Monday, December 7, 2009

Live Review: WHITLEY, SKIPPING GIRL VINEGAR, SEAGULL

Saturday, March 08, 2008 
Northcote Social Club

Man there must be some good fake I.Ds around. Barely anyone (besides someone's annoyingly boisterous dad) seems over 20 here tonight, due, it turns out, to Whitley, who has been getting a well-justified flogging on JJJ. It's a seismic shift from the last time he played the No So supporting The Panics. Gone is the boy huddled over his delay pedal with Chris Seagull at his side, tonight both shine in their own right. The most notable change though, is the crowd. The place is sold out and packed before the end of Seagull's cracked, crooked and captivating set. With sparse lyrics, repetitively hammered chords, the occasional burst of melody from his voice or the guitar makes for an arresting presence. Over often severe dynamic shifts, Seagull overlays his fractured voice which sounds as though it will age in a rich Waitesian fashion, particularly if accompanied by alcoholism. "This is in the same key as the past three songs" he deadpans before bringing in his tight, tom-heavy and wonderfully restrained rhythm section for another hypnotic workout. Stellar stuff.

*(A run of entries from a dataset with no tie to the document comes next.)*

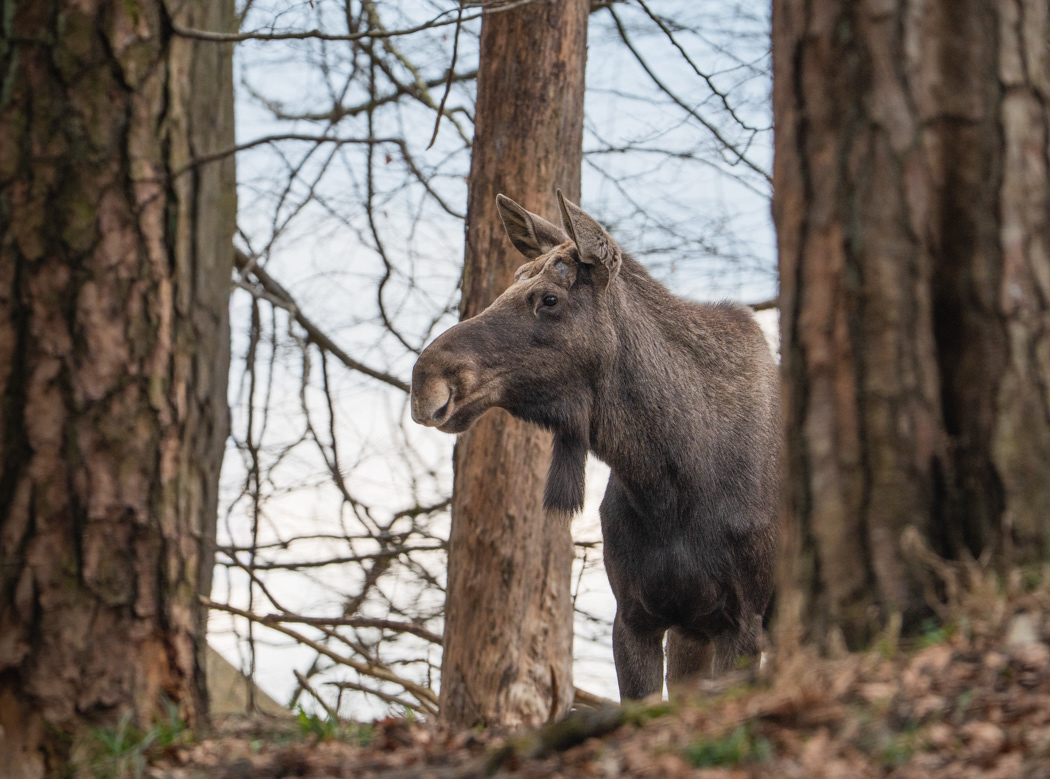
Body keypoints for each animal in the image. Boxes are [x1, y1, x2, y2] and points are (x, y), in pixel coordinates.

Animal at [411, 192, 780, 700]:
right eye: (512, 282)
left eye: (550, 298)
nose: (425, 379)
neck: (669, 481)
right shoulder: (636, 617)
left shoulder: (742, 619)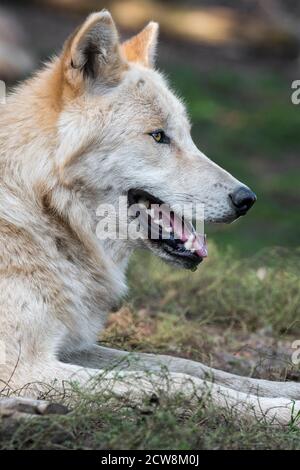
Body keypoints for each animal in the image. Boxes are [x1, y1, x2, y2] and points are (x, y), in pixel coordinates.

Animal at [0, 11, 298, 422]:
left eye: (188, 135)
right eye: (158, 136)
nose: (246, 199)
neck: (44, 211)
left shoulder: (72, 347)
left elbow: (188, 365)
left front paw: (286, 390)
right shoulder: (26, 366)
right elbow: (175, 381)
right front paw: (280, 411)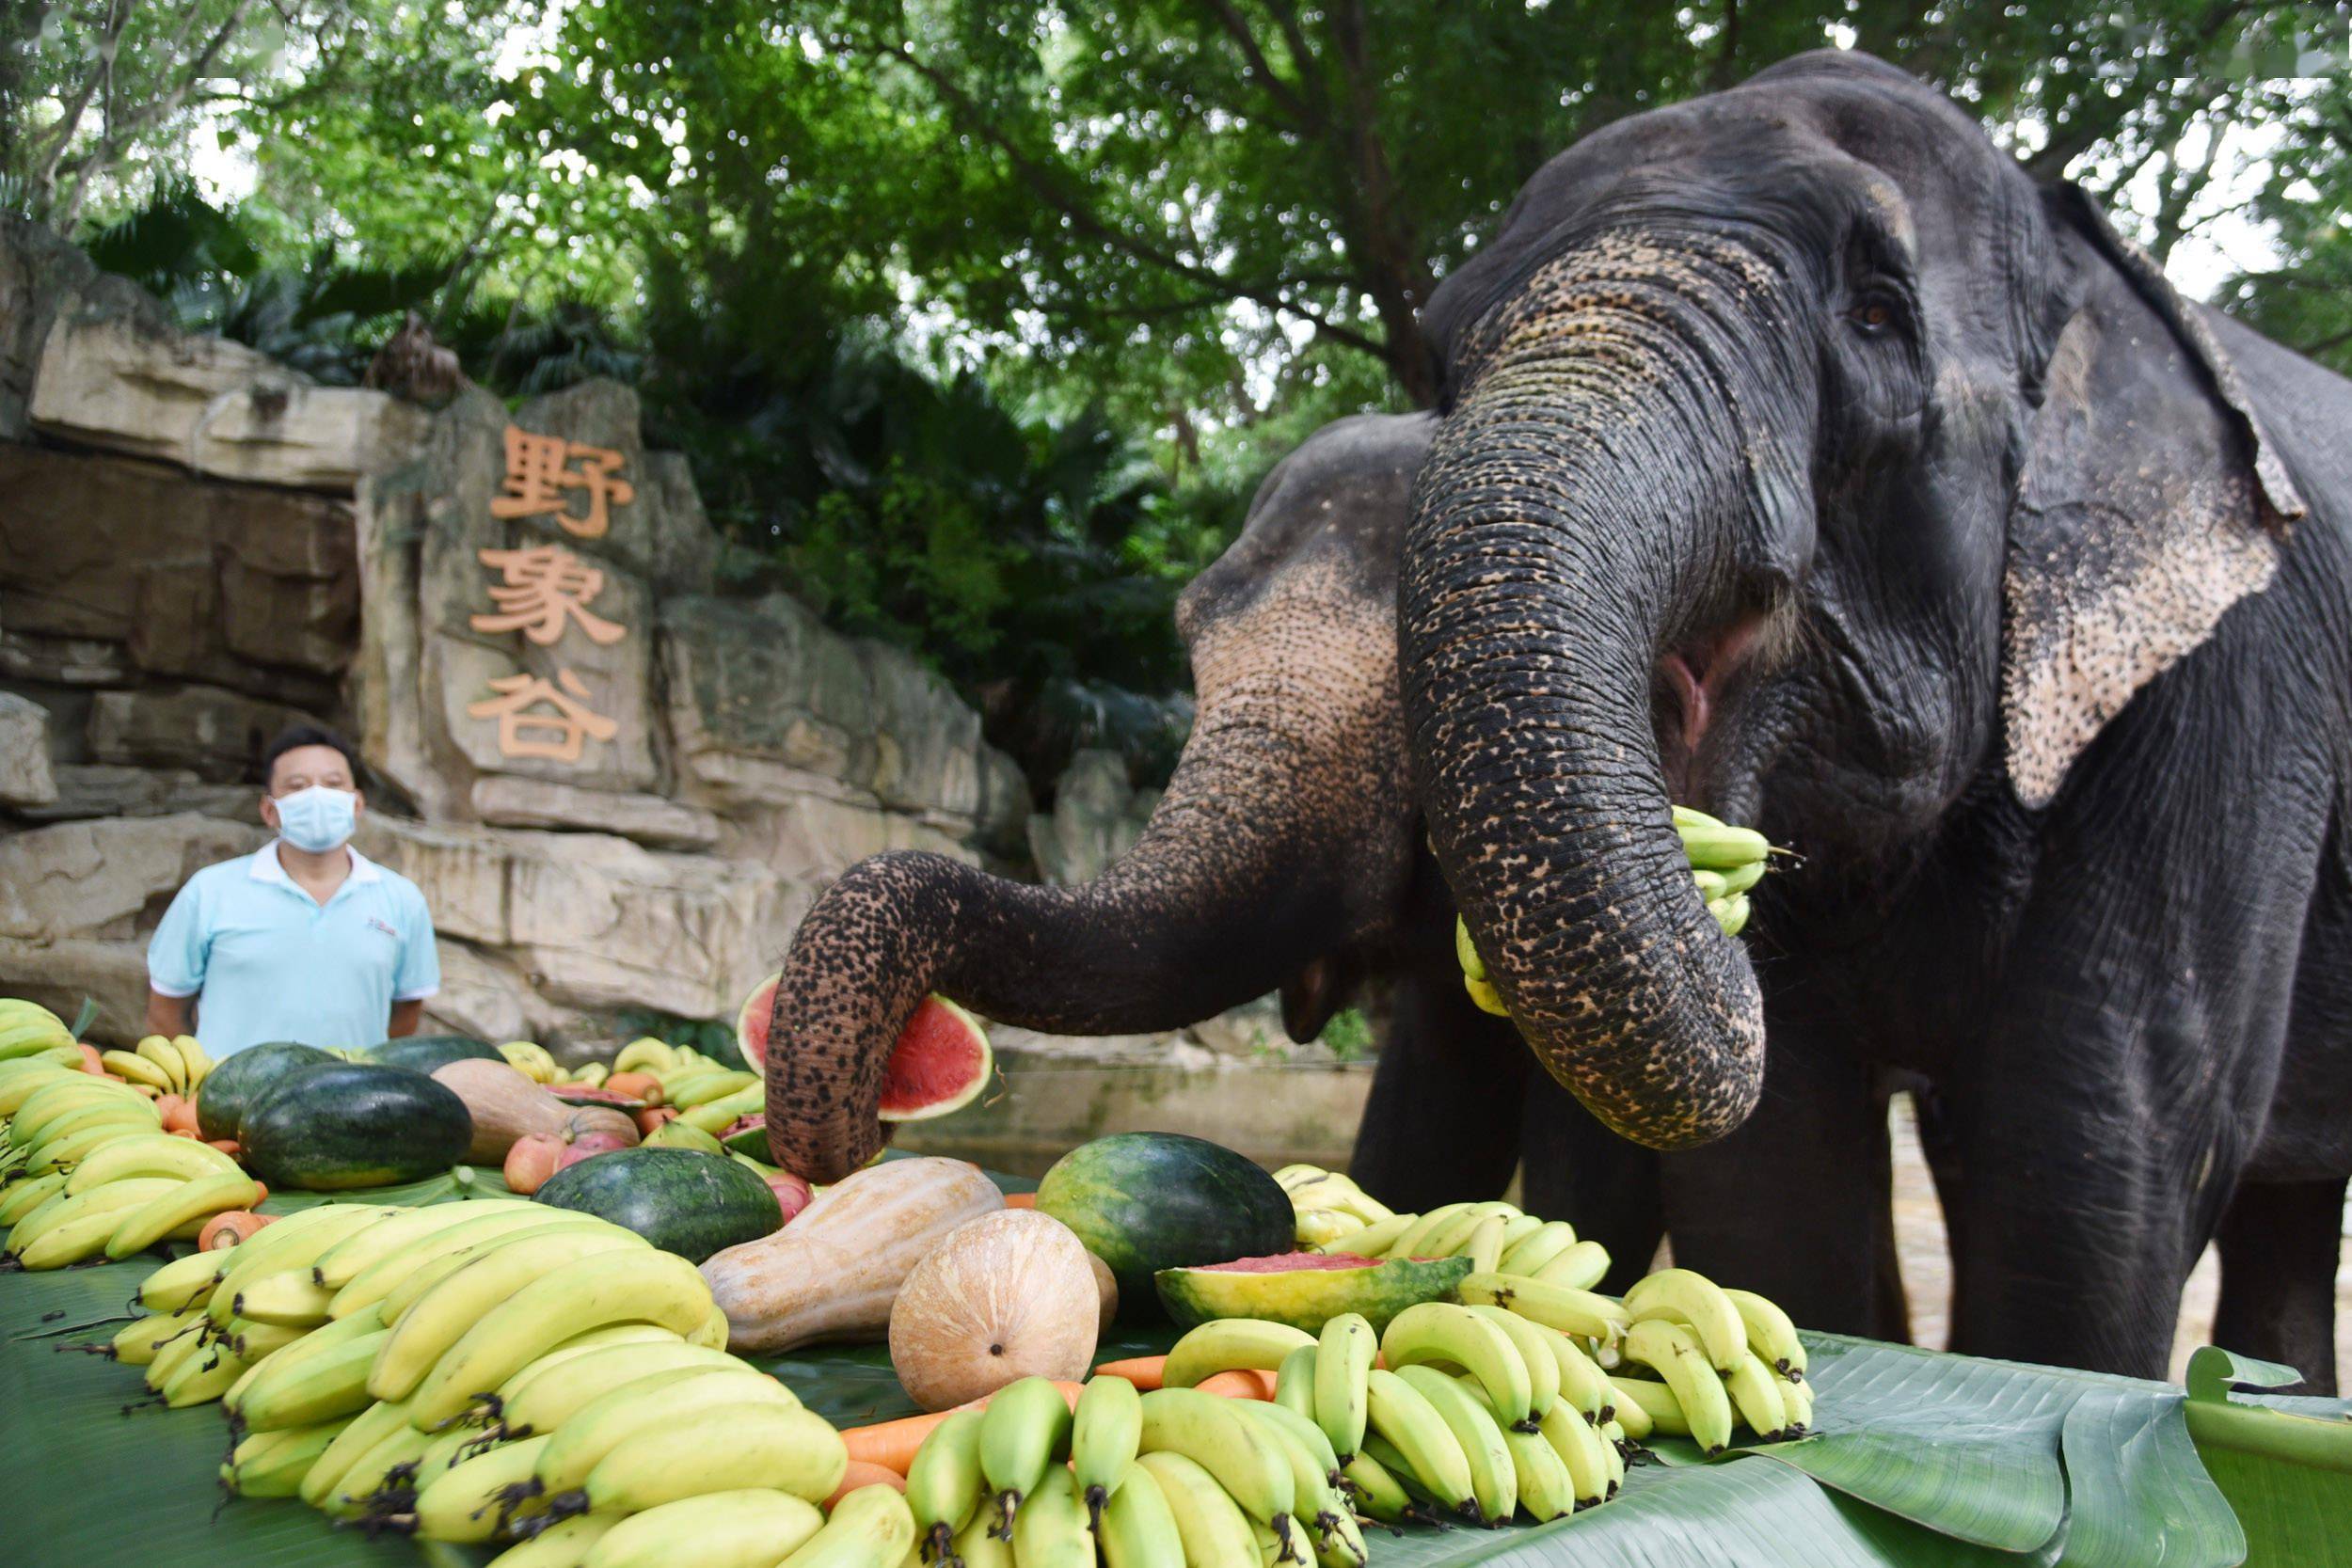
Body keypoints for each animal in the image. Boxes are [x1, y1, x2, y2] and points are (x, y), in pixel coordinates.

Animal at [1402, 49, 2343, 1382]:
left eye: (1878, 316)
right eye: (1438, 364)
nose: (1718, 889)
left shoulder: (2221, 688)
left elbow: (2090, 1153)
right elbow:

Opening with the warm jets of Wandered Skipping Girl Vinegar seem as though they've just got out of a day spa instead of off the plane from Nashville where they just finished mixing their debut album. "You're so kind," says singer Mark Lang. "You're so good!" says some punter. Bringing in the audience to sing the horn section of next single Sift The Noise we need no encouragement, nor is it hard to find recruits for Lang's 'Postal Revolution'. People seem to be embracing homespun-authenticity in a big way here tonight, a feeling that extends to replacing emails with handwritten letters. Fighting With Gravity is elevated with it's sweet harmonies (keyboardist Amanthi Lynch and the hyper-energised drummer Chris Helm particularly stand out tonight) and closing track Sinking ties a bow around another dynamite set from a band who seem to be able to do no wrong.

Whitley seems now to refer to a five-piece band rather than just the warmly charming Peninsular boy who played his first gig in June. The band seem to be taking the songs in a totally different, almost stadium rock direction, bringing out a Whitley-as-frontman side to him previously unhinted at. And it works alarmingly well. All Is Whole is reborn, More Than Life and Hyperballad stay showstopping solo pieces, and it's clear that he is on a roll that shows signs of only increasing pace. "This is a new song, it's about weird stuff, but it sounds pretty normal. So sucked in." he explains after banging on about the virtues of getting off pot, apologising to his mum and before pulling out an incendiary We're Becoming Shadows, a crowd-pleasing I Felt Something and new song and future Neighbours-soundtrack-fodder Islands. Though these new songs are tonight's highlights, more impressive is the sharp relief between Whitley's cute-younger-brother vibe and his songs that seem to be channeled by someone three times his age, a maturity that is perhaps responsible for him keeping his head through this last nine months and into his no-doubt bright future.